In this ultimate how to implement guide to ISO 27001 Annex A 5.13 Information Labelling, you will learn directly from an ISO 27001 Lead Auditor:
- The requirement of the control
- The required implementation steps
- The minimum requirement
I am Stuart Barker, the ISO 27001 Lead Auditor and author of the Ultimate ISO 27001 Toolkit.
Using over 30 years of industry experience across hundreds of audits, I’m giving you the exact templates, walkthroughs, and practical examples you need to achieve ISO 27001 certification.
Table of contents
- 1. Translate Classification Policy into Technical Labels
- 2. Enforce Visual Watermarking for Sensitive Data
- 3. Embed Metadata for Automated Handling
- 4. Configure Email Subject Line Tagging
- 5. Physically Label Removable Media
- 6. Implement Container-Level Labelling
- 7. Automate Default Labelling
- 8. Define Labelling for Data Transfer
- 9. Establish Mandatory Justification for Downgrading
- 10. Deploy On-Screen Screen Saver Classification
- ISO 27001 Annex A 5.13 SaaS / GRC Platform Implementation Failure Checklist
Implementing ISO 27001 Annex A 5.13 is the technical enforcement of Labelling of Information to ensure data assets carry visual and metadata-based classification tags. This control mandates the configuration of sensitivity labels, visual watermarking, and automated header injection to signal the confidentiality level of data to both users and security systems.

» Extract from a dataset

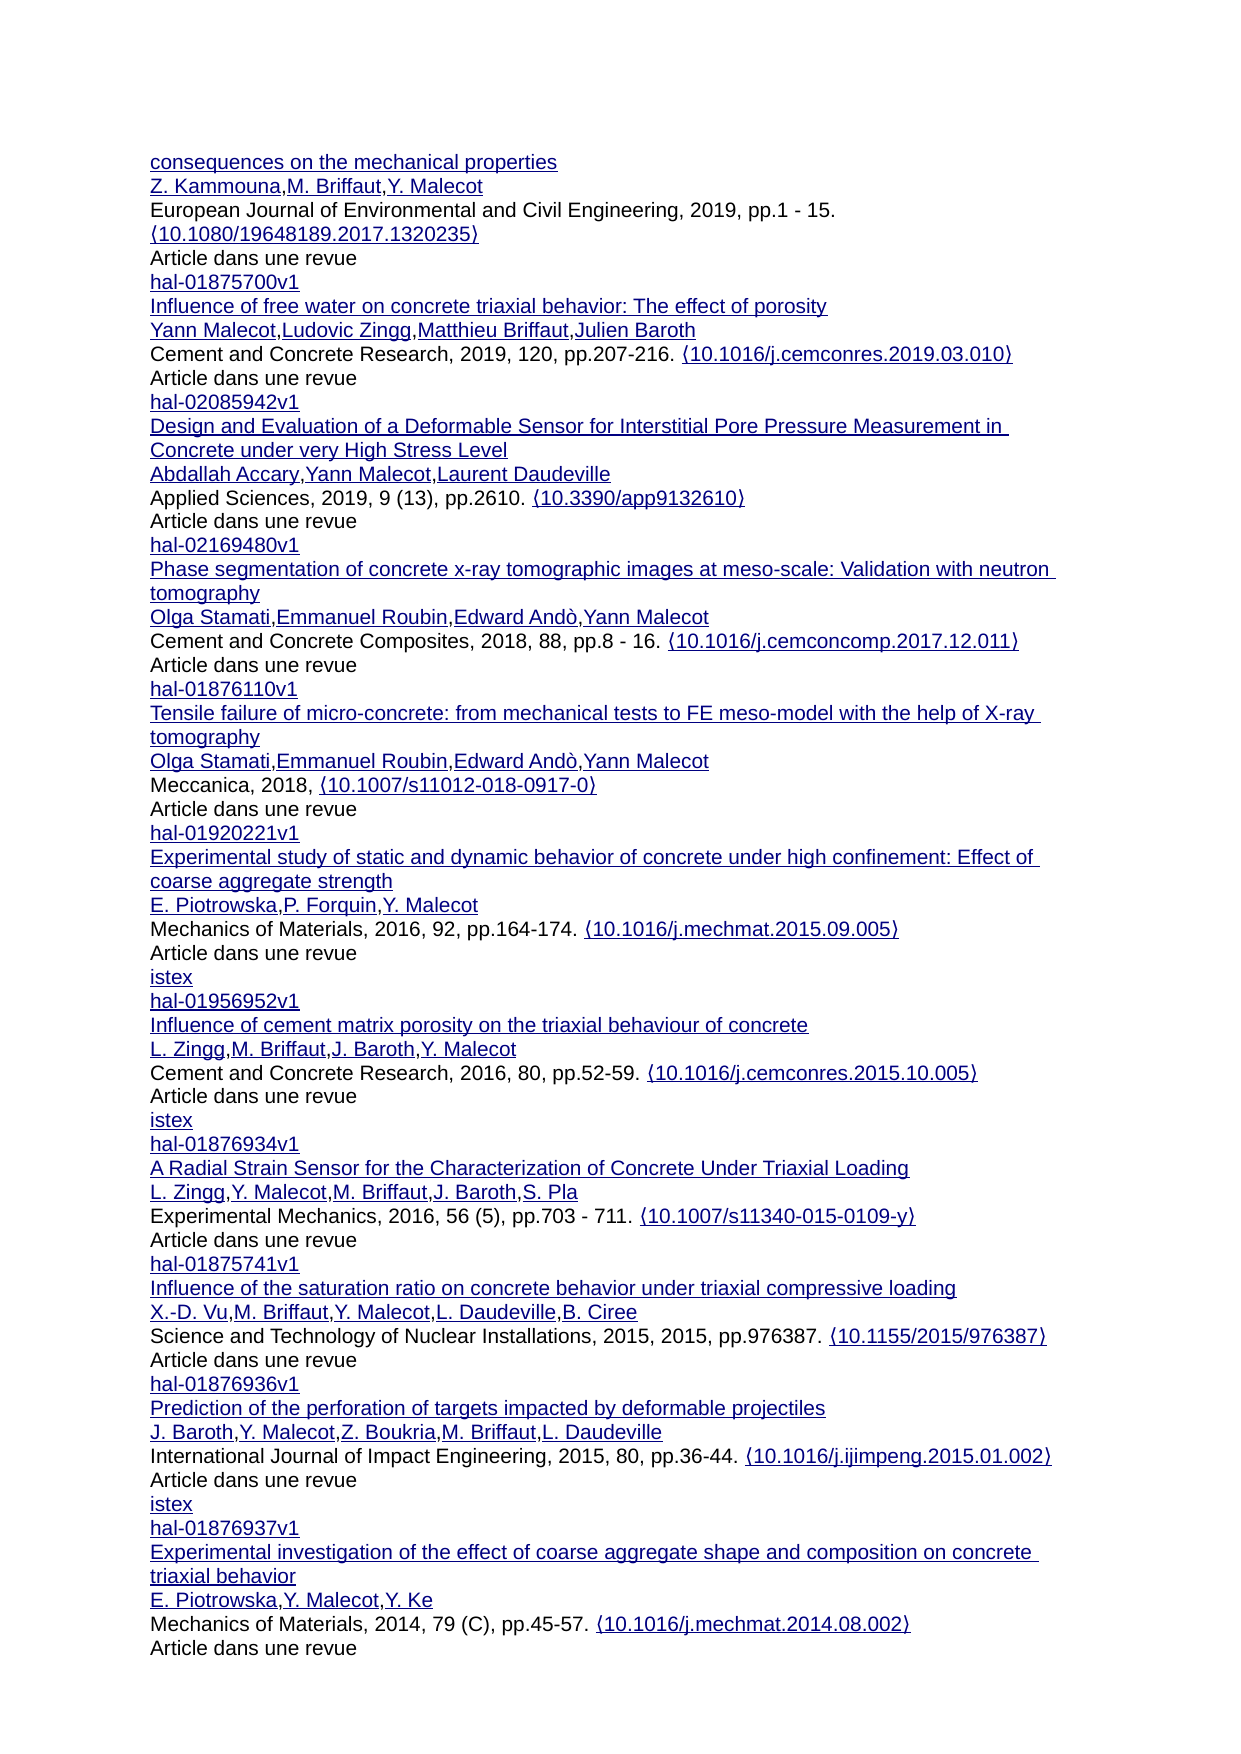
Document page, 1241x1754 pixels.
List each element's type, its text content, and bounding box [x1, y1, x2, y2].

ISO 27001 Annex A Labelling of Information Implementation Checklist
Use this implementation checklist to achieve compliance with ISO 27001 Annex A 5.13 by technically enforcing visual and metadata labels on data assets, rather than relying on staff to remember policy documents. Compliance requires that the classification schema defined in A.5.12 is visibly stamped onto headers, footers, and screens, and embedded into file properties for Data Loss Prevention (DLP) systems to read.
1. Translate Classification Policy into Technical Labels
Control Requirement: An appropriate set of procedures for information labelling must be developed and implemented in accordance with the information classification scheme. Required Implementation Step: Open your labelling platform configuration (e.g., Microsoft Purview Compliance Portal or Titus). Create specific Sensitivity Labels that map 1:1 to your policy levels (e.g., “Public”, “Internal”, “Confidential”, “Strictly Confidential”). Assign a unique colour code and tool-tip description to each label to guide users at the point of creation.
Minimum Requirement: Labels defined in the policy must exist as selectable buttons in the end-user’s Office ribbon.
2. Enforce Visual Watermarking for Sensitive Data
Control Requirement: Labels must be visually displayed on information output. Required Implementation Step: Configure the label policy to automatically apply content markings. For “Confidential” and above, force a diagonal watermark stating “CONFIDENTIAL – INTERNAL USE ONLY” and add a footer variable `$LabelName` to all Word documents and PowerPoint slides. This ensures that if a document is printed or screenshotted, the classification is undeniable.
Minimum Requirement: A printed page of a confidential document must physically display the classification label.
3. Embed Metadata for Automated Handling
Control Requirement: Labelling must support automation and machine processing. Required Implementation Step: Ensure your labelling tool writes the classification into the file metadata (Custom Document Properties in Office files, XMP in PDFs). Verify this by opening a labelled file in a text editor or using `exiftool` to see the clear-text tag (e.g., `MSIP_Label_GUID`). This metadata is crucial for DLP gateways to recognise and block files later.
Minimum Requirement: The classification persists even if the file is renamed or moved to a different folder.